We have been discussing the benefits of GRIDLOCK on the site since the summer of 2010. Below are a few great examples of its benefits, and the result of this can equate to a repeal of, or major changes to Obamacare.
The worldwide surge in manufacturing reflects rising confidence in the economy as well, offsetting the high level of uncertainty about 7 months ago, right about the time the market bottomed in July 2010. In the summer of 2010, Lange Financial Services explained to us their definition of GRIDLOCK, and the extremely beneficial effects for the markets and economy that they were looking for as a result. We therefore then began discussing GRIDLOCK in detail on the site, and the expectation that it would become a positive market force. We expect this expansionary trend to continue into at least 2012.
This and more strengthens our bullish market scenario.
O’s House of Cards
By MICHAEL A. WALSH NY POST
February 1, 2011
Monday’s ruling by federal Judge Roger Vinson that the Patient Protection and Affordable Care Act — a k a ObamaCare — is unconstitutional is a signal event in modern American history. For the first time since FDR browbeat the Supreme Court into accepting most of his New Deal, the Leviathan known as the federal government has been rocked back on its heels.
If the administration and the Senate Democrats had any sense, they’d take Judge Vinson’s ruling as a gift, not a setback. Because, whether they know it or not, the judge just handed them an opportunity to get health care right.
The House Republicans took a dramatic step forward last month when they passed repeal, and Senate Minority Leader Mitch McConnell announced yesterday that he’ll attach a repeal amendment to a bill authorizing funding for the Federal Aviation Administration as the Senate’s next order of business.
Good for him. It’s imperative that the Republicans keep the momentum going; whether the fate of ObamaCare is eventually decided by the Supreme Court is secondary to deciding its fate in the proper venue — the legislative branch.
Judge Vinson’s lucidly written and cogently argued decision, which approvingly cited the Federalist Papers, John Marshall and the Tenth Amendment, seized upon the Democrats’ arrogant decision to not include a “severability clause” in the legislation — which would’ve allowed the rest of the 2,000-page law to stand even if parts of it were to be found unconstitutional.
Vinson brought down the whole house of cards when he found that a) the coercive “individual mandate” that would have required every citizen to purchase health insurance was unconstitutional and b) that without the mandate, as the administration itself argued, the law would be unworkable.
“Because the individual mandate is unconstitutional and not severable, the entire act must be declared void,” he wrote.
Yet the 78-page opinion isn’t just the beginning of the end of ObamaCare on the judicial front.
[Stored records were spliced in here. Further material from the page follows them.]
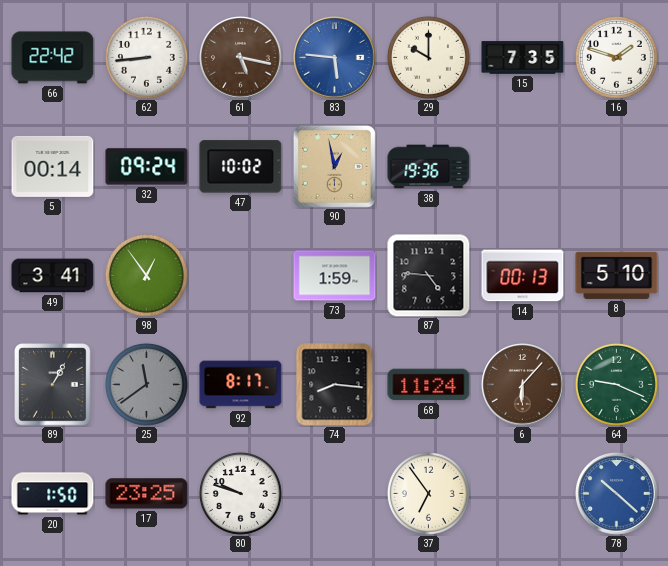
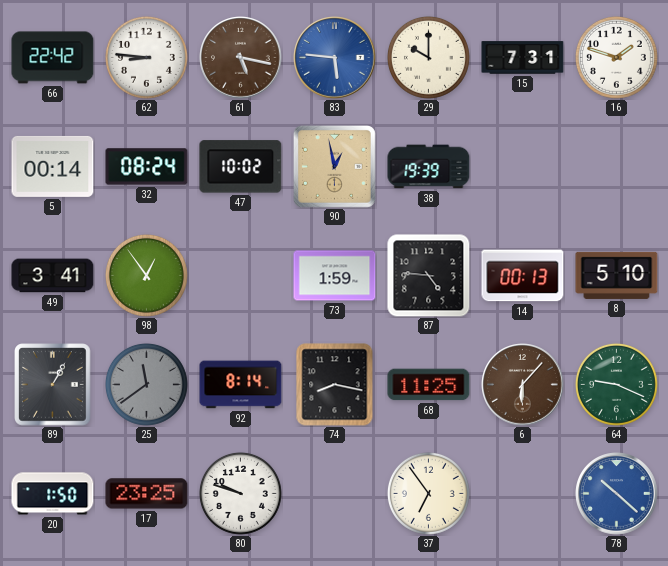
62: 8:44 -> 8:46
15: 7:35 -> 7:31
32: 09:24 -> 08:24
38: 19:36 -> 19:39
92: 8:17 -> 8:14
74: 8:16 -> 8:17
68: 11:24 -> 11:25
It also represents a significant blow to the fantasy of a “living constitution” — which means, no constitution at all, just an ever-shifting set of political programs.
In finally containing the infinite elasticity of the Commerce Clause, Vinson has laid down a marker about how far the text of the Constitution can be stretched before it becomes meaningless.
“This case is not about whether the act is wise or unwise legislation, or whether it will solve or exacerbate the myriad problems in our health-care system,” the judge wrote. “In fact, it is not really about our health-care system at all. It is principally about our federalist system, and it raises very important issues regarding the constitutional role of the federal government.”
For more than a half-century, both Congress and the Supreme Court have treated the Constitution as a series of suggestions to be “interpreted,” rather than the supreme law of the land. The game has been to grab some hapless phrase in the text and then use it as a rationale for the expansion of federal power.
But on which planet do the words, “to regulate Commerce with foreign Nations, and among the several States, and with the Indian tribes” mean the Patient Protection and Affordable Care Act?
Now the game is up. Vinson’s ruling has unhorsed the shoddy thinking and the aggressive, statist agenda behind ObamaCare. He has also stripped away the emotional protective shield from the legislation by properly framing the issue as one of law, not compassion.
He wrote: “Congress exceeded the bounds of its authority in passing the act with the individual mandate. That is not to say, of course, that Congress is without power to address the problems and inequities in our health-care system.”
In other words, having made this mess in the first place, it’s now up to congressional Democrats to get on the right side of the issue, vote for repeal and then come together with their Republican brethren in a grand bargain that makes everybody heroes.
But they probably won’t. As a turn-of-the-century Tammany congressman once said, “What’s the Constitution among friends?”